What you are asked to do >>
Only the pictures are to be omitted; everything else in the listing must be reproduced exactly.

Recorded data >>
========
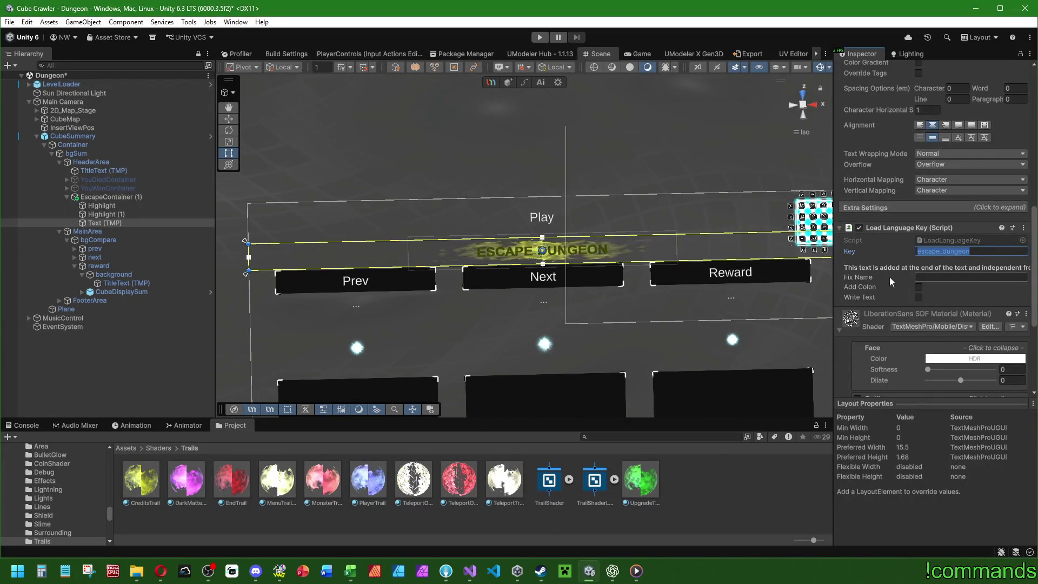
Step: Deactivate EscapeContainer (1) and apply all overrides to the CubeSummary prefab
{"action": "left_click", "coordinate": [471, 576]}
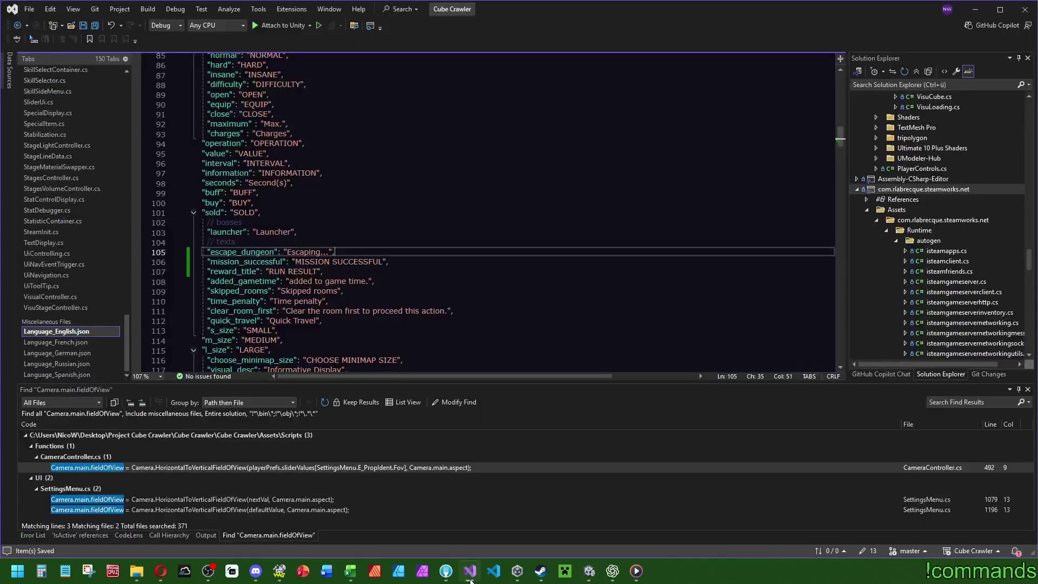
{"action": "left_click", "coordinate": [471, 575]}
========
Answer >>
Step: Deactivate EscapeContainer (1) and apply all overrides to the CubeSummary prefab
{"action": "left_click", "coordinate": [471, 576]}
{"action": "left_click", "coordinate": [471, 575]}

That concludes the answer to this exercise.